- Tindakan yang Diminta A
Salin persis baris-baris data mulai dari baris yang memuat "left ankle: (378, 888, 16)" sampai baris yang memuat "right knee: (443, 858, -2)", termasuk kedua baris tersebut. Jangan sertakan baris data lain.

Laman

18 September 2010

Permasalahan Budaya Massa dan Media Massa

Media massa seperti radio dan film mentransmisikan dan menanamkan ideologi resmi negara fasis karena dapat dikendalikan dari pusat dan dapat menyiarkan kepada penduduk secara umum. Ketiadaan organisasi-organisasi politik tandingan di dalam masyarakat totaliter hanya ditambahkan pada efesiensi persamaan ini: media massa menandingi propaganda massa dan menandingi represi massa. Keberadaan sarana-sarana yang sangat efektif dalam mencapai orang dalam jumlah besar di dalam masyarakat dengan sistem politik terpusat dan totaliter dipandang oleh orang banyak sebagai suatu cara lain, disertai paksaan untuk mengakarkan sistem semacam itu dan menghalangi berbagai alternatif demokratis.


Potensi ini juga ditandai oleh usaha secara sengaja dan sadar oleh partai Nazi di Jerman pada dasawarsa 1930-an untuk memantapkan ideologi Nazi di semua bidang kebudayaan dan kesenian, serta menghapuskan ideologi-ideologi politik maupun estetik alternatif. Tujuannya adalah untuk mendapatkan bantuan dari para intelektual, penulis, novelis, penyair, pelukis, pemahat, musisi, akademisi, arsitek, dan sebagainya, dengan tujuan memastikan ideologi Nazi tersebar sebagai estetika Nazi.

- Tindakan yang Diminta B
Jawab pertanyaan berikut berdasarkan teks tentang budaya massa dan media massa.
(i) Media massa apa saja yang disebut sebagai contoh pada kalimat pertama teks?
(ii) Menurut teks, media massa menandingi apa saja?
(iii) Partai apa, di negara mana, dan pada dasawarsa berapa berusaha memantapkan ideologinya di semua bidang kebudayaan dan kesenian?

- Bahan Sumber
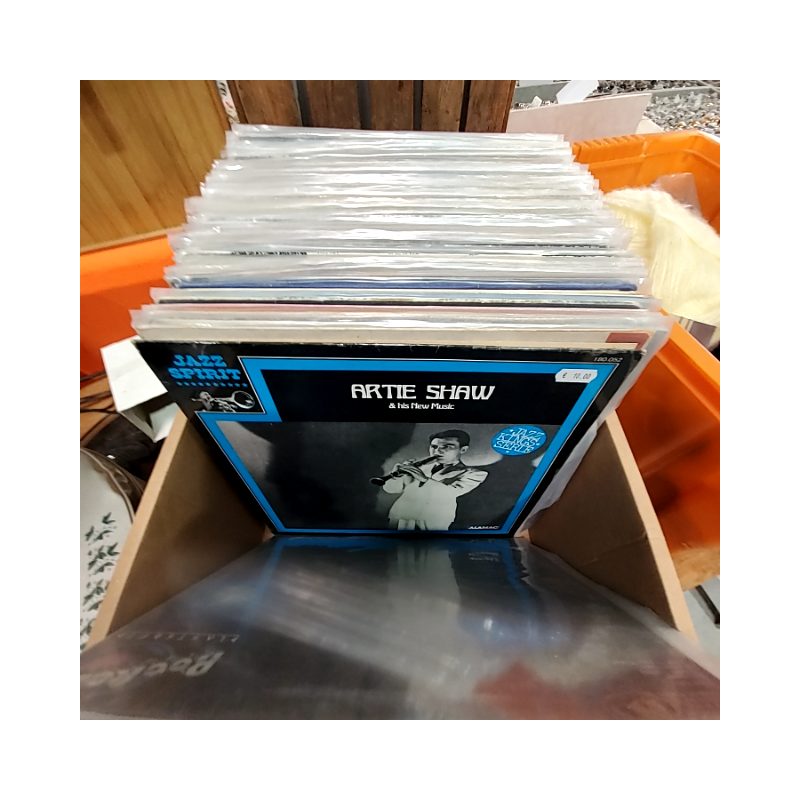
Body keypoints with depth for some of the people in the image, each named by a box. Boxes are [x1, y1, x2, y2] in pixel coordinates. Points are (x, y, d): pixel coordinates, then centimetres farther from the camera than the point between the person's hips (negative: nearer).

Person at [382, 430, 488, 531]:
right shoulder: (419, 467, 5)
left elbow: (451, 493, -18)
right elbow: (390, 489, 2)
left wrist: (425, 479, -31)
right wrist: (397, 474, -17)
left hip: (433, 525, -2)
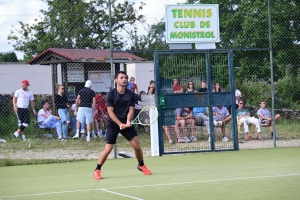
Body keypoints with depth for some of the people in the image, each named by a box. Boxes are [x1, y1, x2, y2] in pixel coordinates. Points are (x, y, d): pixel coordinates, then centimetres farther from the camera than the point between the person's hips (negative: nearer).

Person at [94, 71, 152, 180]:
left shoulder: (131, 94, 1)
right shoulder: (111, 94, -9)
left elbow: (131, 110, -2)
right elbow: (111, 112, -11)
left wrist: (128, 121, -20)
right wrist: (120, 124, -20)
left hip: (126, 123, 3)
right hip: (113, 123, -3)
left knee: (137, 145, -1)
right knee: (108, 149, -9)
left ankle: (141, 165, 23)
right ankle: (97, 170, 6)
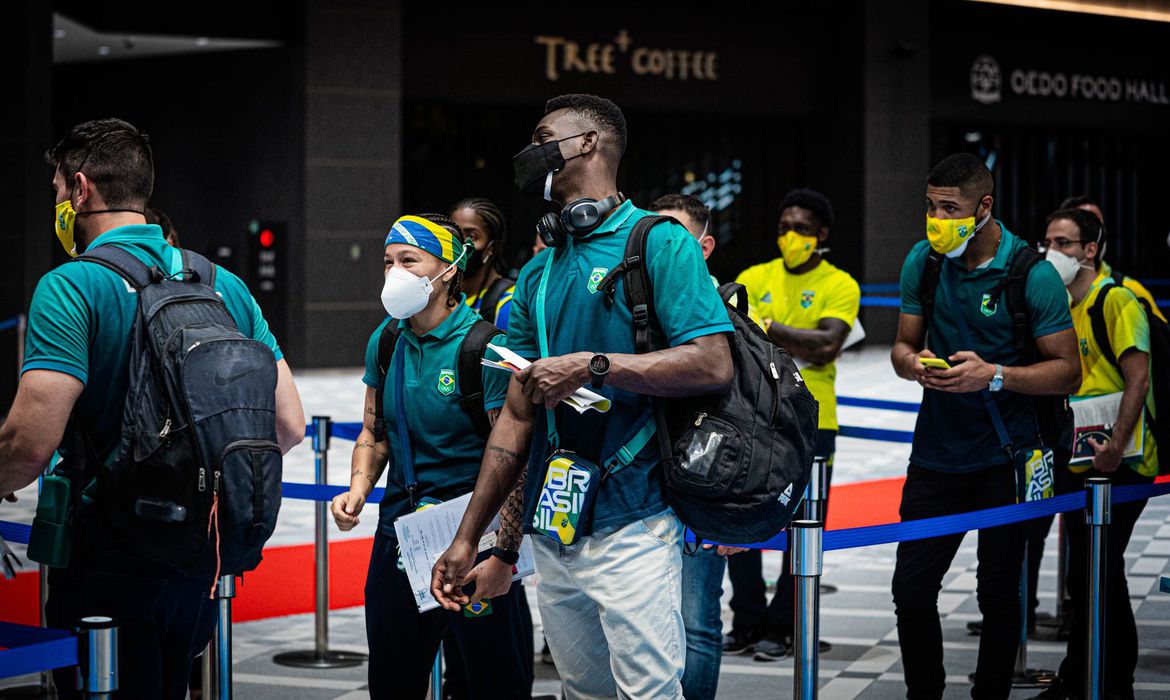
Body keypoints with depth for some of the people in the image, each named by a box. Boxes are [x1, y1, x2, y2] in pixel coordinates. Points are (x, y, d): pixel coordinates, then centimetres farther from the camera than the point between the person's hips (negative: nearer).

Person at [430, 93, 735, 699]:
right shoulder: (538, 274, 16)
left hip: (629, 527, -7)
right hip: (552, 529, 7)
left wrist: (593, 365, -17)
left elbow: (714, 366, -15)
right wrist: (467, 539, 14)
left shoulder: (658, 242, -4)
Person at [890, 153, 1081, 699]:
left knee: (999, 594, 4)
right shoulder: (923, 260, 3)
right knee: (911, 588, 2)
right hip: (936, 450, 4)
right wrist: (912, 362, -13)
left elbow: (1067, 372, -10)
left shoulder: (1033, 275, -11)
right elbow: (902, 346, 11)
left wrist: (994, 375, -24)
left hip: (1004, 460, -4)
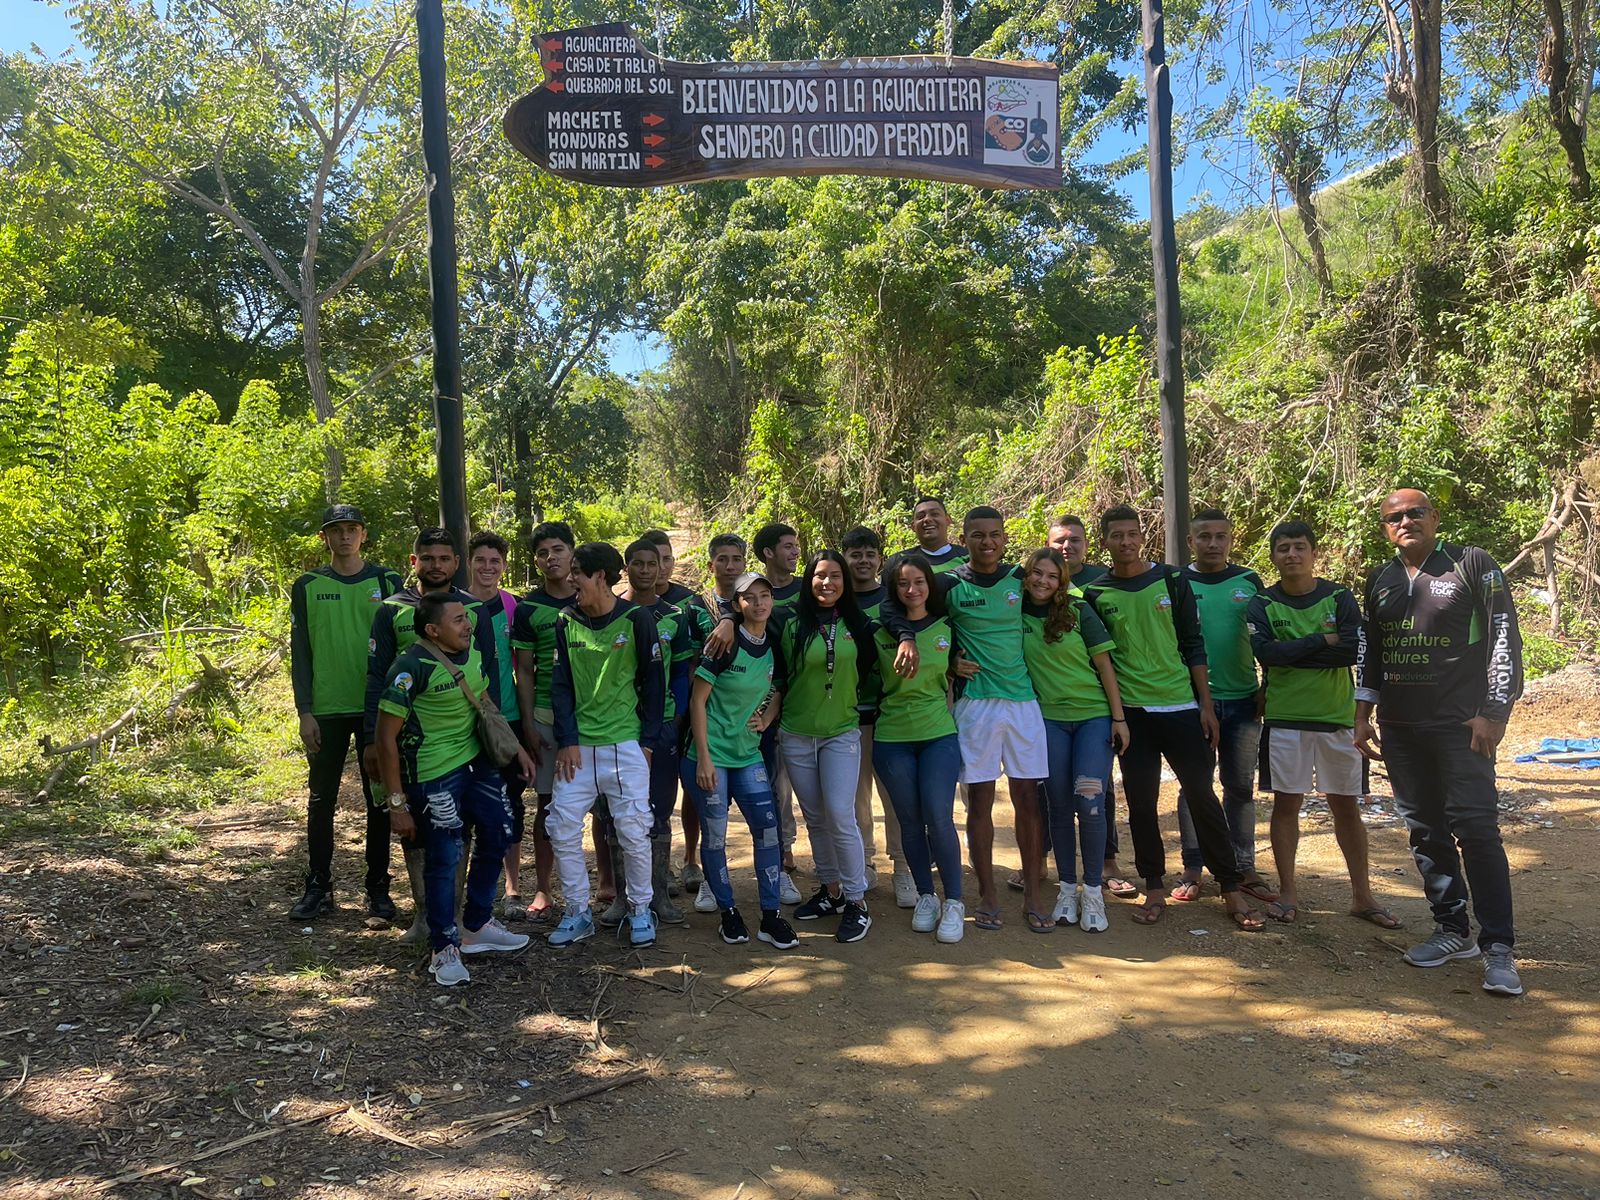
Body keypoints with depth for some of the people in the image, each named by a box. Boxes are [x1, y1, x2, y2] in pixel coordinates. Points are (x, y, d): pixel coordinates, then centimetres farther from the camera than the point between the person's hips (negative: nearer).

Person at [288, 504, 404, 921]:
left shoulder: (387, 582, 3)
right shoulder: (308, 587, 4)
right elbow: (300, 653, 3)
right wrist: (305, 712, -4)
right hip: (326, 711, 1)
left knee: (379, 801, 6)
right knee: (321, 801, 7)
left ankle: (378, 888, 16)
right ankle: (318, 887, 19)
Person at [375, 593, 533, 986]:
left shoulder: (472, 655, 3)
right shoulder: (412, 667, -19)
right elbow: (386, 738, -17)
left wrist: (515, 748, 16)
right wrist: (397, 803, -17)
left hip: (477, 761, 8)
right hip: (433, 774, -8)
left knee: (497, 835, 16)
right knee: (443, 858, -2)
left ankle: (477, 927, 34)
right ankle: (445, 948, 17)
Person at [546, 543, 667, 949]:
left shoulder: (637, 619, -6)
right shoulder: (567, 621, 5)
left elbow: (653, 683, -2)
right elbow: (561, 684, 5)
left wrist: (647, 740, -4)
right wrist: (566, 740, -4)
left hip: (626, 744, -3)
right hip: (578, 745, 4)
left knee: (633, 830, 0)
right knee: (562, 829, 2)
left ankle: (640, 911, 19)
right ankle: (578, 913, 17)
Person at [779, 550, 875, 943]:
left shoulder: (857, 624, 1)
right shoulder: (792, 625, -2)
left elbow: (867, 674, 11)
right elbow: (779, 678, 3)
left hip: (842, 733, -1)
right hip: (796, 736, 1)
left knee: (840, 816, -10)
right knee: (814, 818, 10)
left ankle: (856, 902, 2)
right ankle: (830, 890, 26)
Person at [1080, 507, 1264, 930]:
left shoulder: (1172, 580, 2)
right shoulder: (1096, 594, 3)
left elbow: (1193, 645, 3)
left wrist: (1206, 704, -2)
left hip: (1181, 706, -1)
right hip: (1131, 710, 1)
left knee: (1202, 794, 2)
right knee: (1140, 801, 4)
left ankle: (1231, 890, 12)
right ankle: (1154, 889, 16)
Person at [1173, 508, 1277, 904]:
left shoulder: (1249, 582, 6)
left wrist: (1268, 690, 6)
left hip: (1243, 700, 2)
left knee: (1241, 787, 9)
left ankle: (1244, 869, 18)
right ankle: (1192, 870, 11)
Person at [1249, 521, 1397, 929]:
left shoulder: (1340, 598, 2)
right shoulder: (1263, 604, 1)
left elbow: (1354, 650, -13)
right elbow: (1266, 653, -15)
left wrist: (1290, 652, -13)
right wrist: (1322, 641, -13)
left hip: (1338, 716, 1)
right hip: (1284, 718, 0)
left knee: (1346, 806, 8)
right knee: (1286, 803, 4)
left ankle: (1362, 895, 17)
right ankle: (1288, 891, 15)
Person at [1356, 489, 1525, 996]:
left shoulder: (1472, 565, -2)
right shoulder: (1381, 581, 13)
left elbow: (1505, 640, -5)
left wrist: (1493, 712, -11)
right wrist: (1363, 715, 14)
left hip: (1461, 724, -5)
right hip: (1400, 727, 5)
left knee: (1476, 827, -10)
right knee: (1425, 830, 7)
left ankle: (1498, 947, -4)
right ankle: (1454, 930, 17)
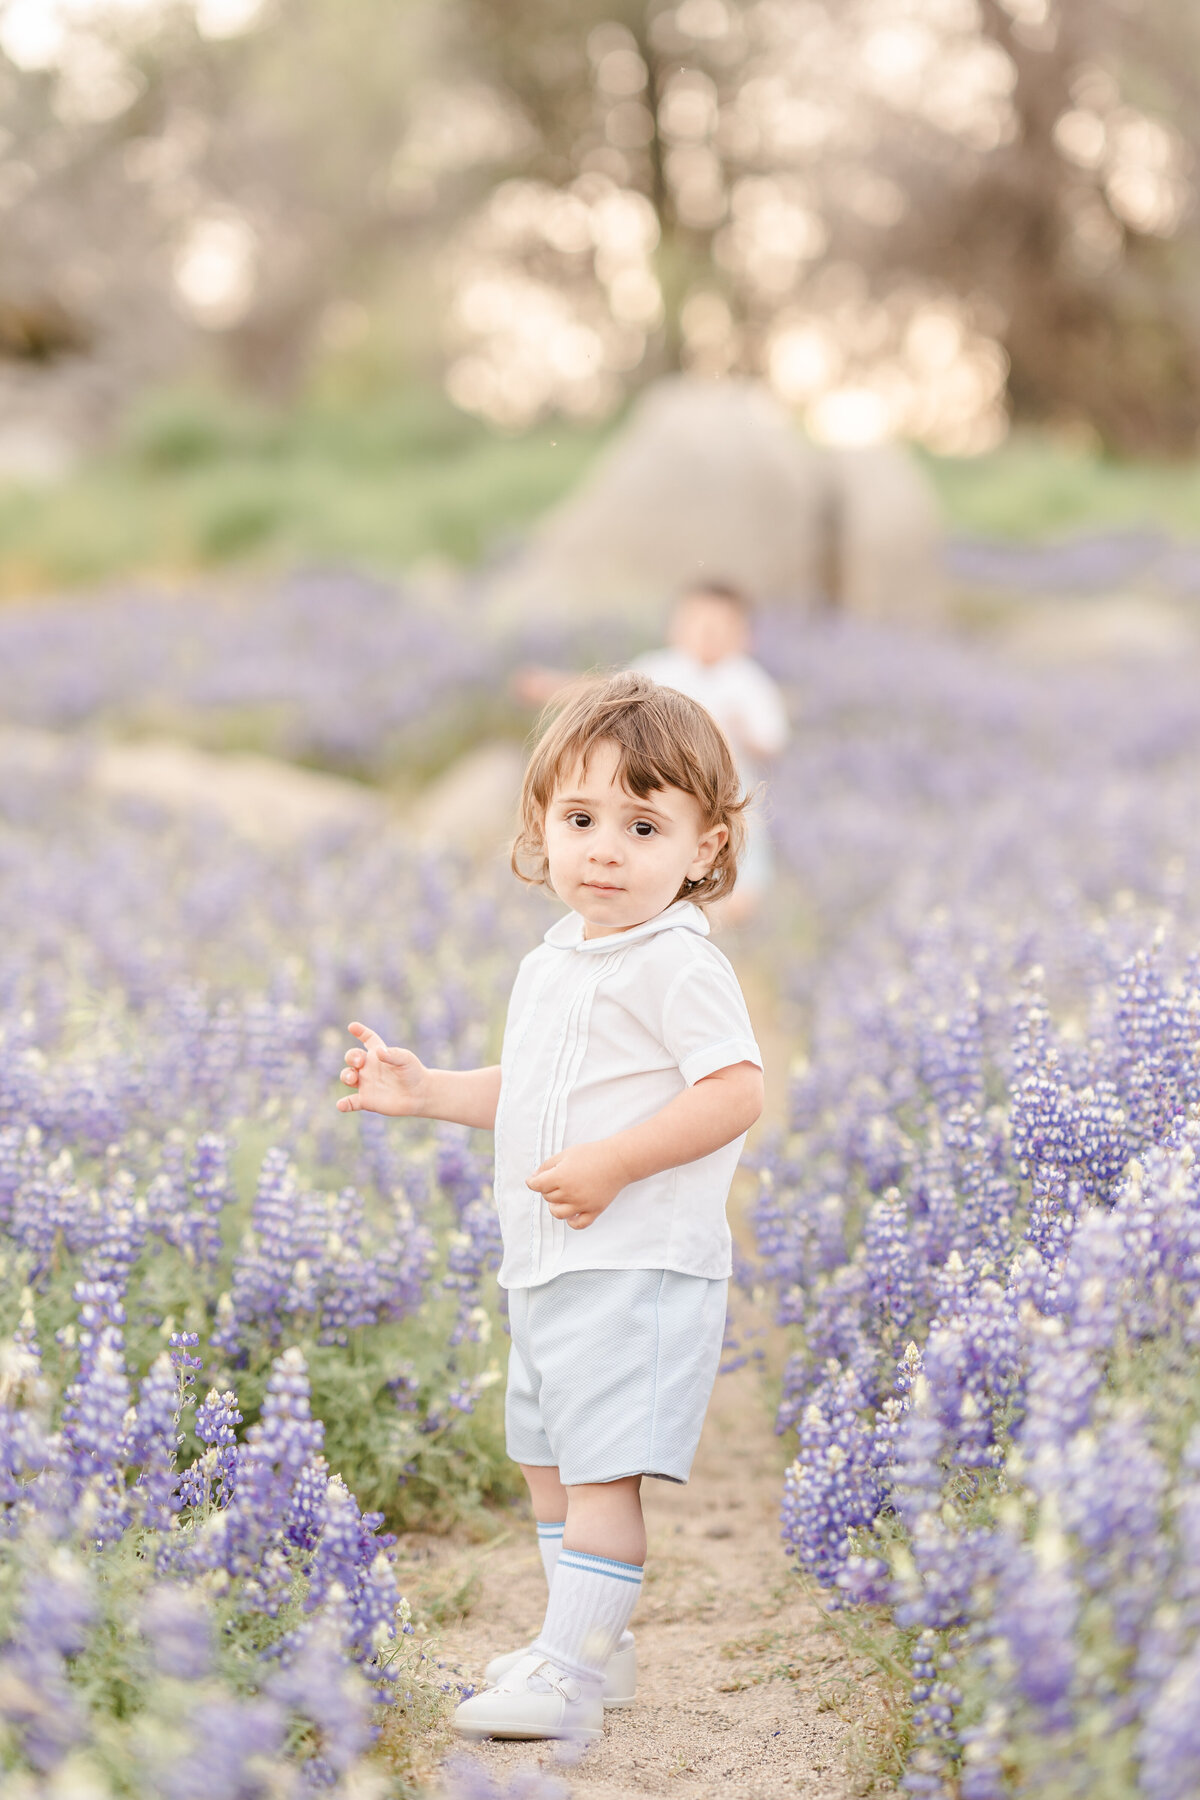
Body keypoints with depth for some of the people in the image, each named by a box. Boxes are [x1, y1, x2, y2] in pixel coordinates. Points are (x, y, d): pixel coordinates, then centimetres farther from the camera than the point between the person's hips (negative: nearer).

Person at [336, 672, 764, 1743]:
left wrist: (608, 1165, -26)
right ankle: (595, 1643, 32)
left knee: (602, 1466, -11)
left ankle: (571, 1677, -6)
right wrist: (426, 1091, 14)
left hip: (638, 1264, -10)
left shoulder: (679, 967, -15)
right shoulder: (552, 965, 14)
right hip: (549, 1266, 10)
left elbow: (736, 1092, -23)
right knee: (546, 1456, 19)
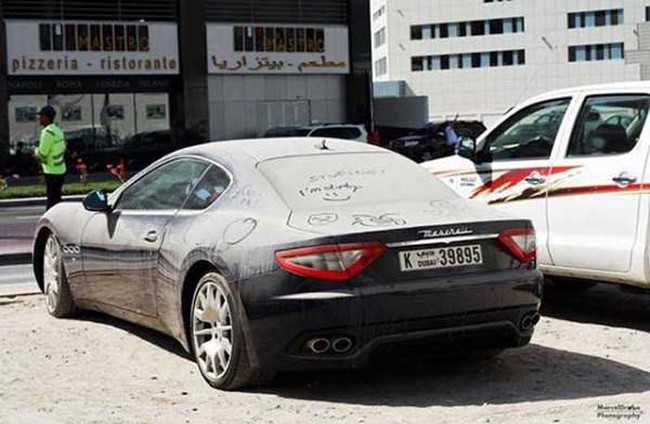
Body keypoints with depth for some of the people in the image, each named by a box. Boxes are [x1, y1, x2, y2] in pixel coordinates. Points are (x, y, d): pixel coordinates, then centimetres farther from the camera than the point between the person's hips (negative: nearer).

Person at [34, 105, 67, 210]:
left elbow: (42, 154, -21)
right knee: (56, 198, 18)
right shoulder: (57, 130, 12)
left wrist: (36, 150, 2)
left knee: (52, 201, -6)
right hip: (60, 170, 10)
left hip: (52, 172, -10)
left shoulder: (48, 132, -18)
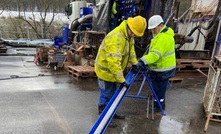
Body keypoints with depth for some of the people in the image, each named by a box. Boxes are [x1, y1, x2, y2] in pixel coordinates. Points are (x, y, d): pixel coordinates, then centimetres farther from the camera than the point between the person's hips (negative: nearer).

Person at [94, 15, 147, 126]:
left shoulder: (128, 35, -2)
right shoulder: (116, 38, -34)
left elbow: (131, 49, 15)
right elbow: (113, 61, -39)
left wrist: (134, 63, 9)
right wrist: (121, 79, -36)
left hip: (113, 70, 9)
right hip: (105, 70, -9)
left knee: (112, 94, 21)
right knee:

- Bagian Jawaban A
left ankle: (378, 888, 16)
right ankle: (318, 887, 19)
Person at [375, 593, 533, 986]:
left shoulder: (472, 655, 3)
right shoulder: (412, 667, -19)
right elbow: (386, 738, -17)
left wrist: (515, 748, 16)
right wrist: (397, 803, -17)
left hip: (477, 761, 8)
right hip: (433, 774, -8)
left knee: (497, 835, 16)
right knee: (443, 858, -2)

- Bagian Jawaban B
(i) Contoh yang disebut adalah radio dan film.
(ii) Media massa menandingi propaganda massa dan represi massa.
(iii) Partai itu adalah partai Nazi di Jerman pada dasawarsa 1930-an.